Source data
┌──
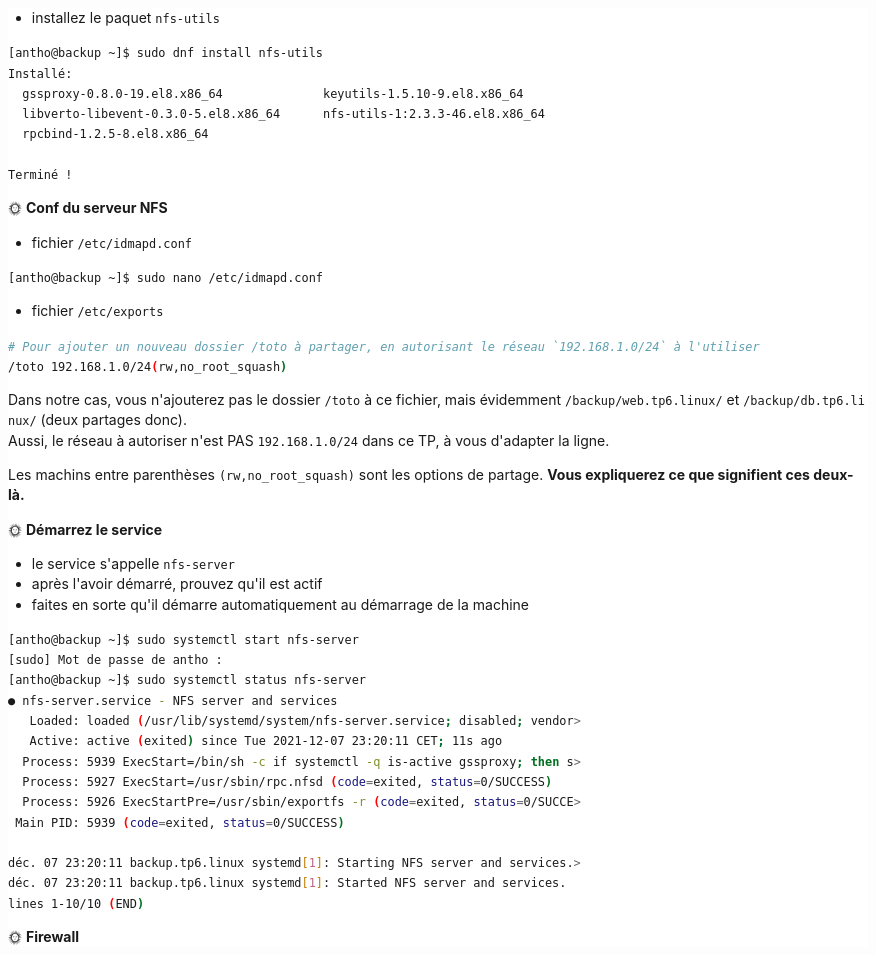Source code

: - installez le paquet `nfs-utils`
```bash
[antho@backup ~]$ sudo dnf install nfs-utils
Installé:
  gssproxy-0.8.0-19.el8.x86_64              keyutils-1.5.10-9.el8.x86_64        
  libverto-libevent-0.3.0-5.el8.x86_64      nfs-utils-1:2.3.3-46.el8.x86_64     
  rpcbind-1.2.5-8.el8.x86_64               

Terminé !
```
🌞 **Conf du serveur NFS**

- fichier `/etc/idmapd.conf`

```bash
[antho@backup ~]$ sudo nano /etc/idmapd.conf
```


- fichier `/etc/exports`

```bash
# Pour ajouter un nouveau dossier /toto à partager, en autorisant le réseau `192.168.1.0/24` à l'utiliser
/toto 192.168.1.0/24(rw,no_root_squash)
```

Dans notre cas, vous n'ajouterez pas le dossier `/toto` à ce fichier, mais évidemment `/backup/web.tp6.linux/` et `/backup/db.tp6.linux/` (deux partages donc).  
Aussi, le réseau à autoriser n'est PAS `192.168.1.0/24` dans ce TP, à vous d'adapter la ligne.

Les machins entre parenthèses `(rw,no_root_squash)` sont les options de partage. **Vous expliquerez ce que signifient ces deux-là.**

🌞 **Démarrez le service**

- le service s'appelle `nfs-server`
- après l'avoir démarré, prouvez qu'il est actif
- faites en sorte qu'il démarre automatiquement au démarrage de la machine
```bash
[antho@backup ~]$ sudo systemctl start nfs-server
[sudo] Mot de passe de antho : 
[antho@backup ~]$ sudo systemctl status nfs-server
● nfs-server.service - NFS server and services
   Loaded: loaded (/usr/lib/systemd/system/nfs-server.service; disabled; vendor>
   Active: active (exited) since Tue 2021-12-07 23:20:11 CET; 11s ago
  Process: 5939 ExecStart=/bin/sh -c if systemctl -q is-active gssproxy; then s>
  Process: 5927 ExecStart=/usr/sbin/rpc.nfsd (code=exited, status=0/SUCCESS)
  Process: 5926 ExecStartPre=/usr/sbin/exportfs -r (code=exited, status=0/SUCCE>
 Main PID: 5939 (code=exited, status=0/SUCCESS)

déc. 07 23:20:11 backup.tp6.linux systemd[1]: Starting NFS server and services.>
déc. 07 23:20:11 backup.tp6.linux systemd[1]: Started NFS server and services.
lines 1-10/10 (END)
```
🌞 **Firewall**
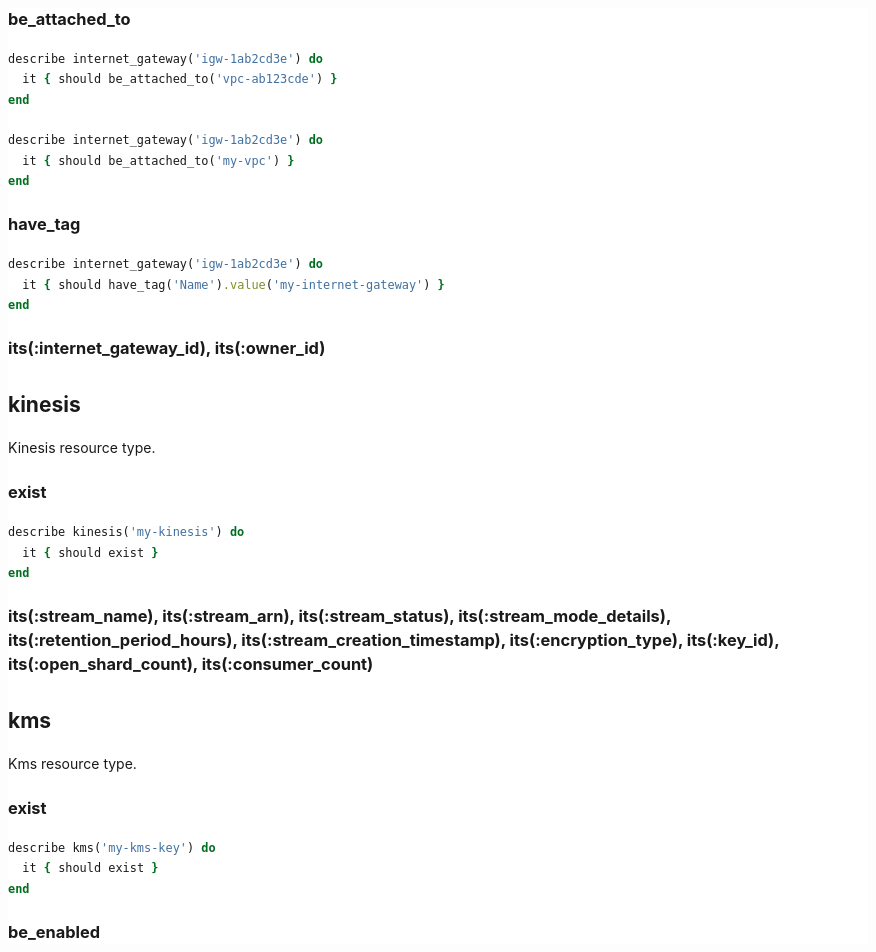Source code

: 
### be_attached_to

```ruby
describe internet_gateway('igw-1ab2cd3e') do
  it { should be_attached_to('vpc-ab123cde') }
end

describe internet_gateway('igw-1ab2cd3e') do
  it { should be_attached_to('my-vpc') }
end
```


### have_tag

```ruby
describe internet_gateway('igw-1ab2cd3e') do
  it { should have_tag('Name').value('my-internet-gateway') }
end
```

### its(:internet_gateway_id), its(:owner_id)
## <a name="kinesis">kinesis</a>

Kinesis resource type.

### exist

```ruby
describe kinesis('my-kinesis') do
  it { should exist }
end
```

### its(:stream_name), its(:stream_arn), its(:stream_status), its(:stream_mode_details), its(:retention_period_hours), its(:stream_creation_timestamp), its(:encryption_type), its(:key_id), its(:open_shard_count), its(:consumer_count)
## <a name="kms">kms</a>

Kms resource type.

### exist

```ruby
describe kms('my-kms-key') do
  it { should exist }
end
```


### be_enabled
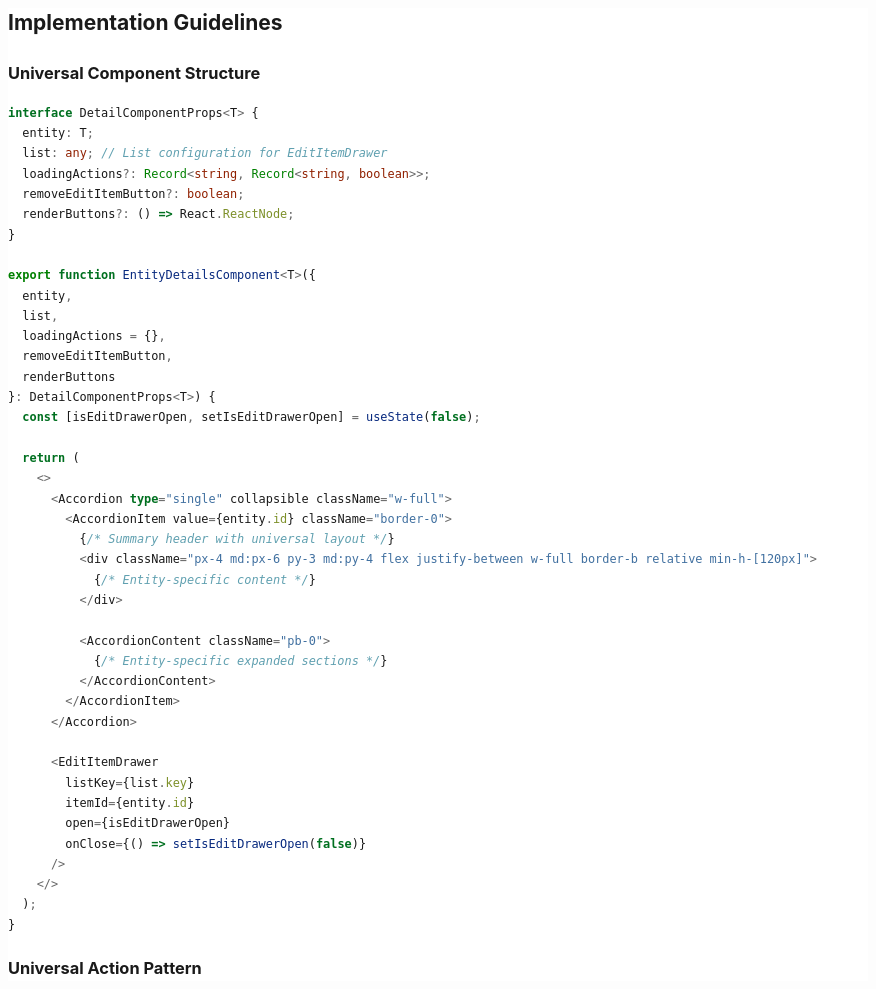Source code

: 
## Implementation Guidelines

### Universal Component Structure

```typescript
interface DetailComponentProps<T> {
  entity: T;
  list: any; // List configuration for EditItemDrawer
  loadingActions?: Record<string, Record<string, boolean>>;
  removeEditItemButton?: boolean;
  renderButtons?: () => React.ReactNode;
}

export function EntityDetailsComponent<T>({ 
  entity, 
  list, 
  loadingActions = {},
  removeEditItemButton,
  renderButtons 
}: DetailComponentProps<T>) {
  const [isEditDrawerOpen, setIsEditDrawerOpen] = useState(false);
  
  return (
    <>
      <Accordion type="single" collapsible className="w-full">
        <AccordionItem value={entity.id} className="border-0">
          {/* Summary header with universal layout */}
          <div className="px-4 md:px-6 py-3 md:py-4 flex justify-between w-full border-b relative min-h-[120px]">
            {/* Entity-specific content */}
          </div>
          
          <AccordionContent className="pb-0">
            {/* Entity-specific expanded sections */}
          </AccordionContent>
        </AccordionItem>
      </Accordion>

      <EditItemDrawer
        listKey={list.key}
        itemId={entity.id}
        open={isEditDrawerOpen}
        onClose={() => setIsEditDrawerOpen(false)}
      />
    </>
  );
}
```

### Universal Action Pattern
└──
Task directions
Filter the data, keeping only the lines that contain "specific".

Solution to this exercise
            {/* Entity-specific content */}
            {/* Entity-specific expanded sections */}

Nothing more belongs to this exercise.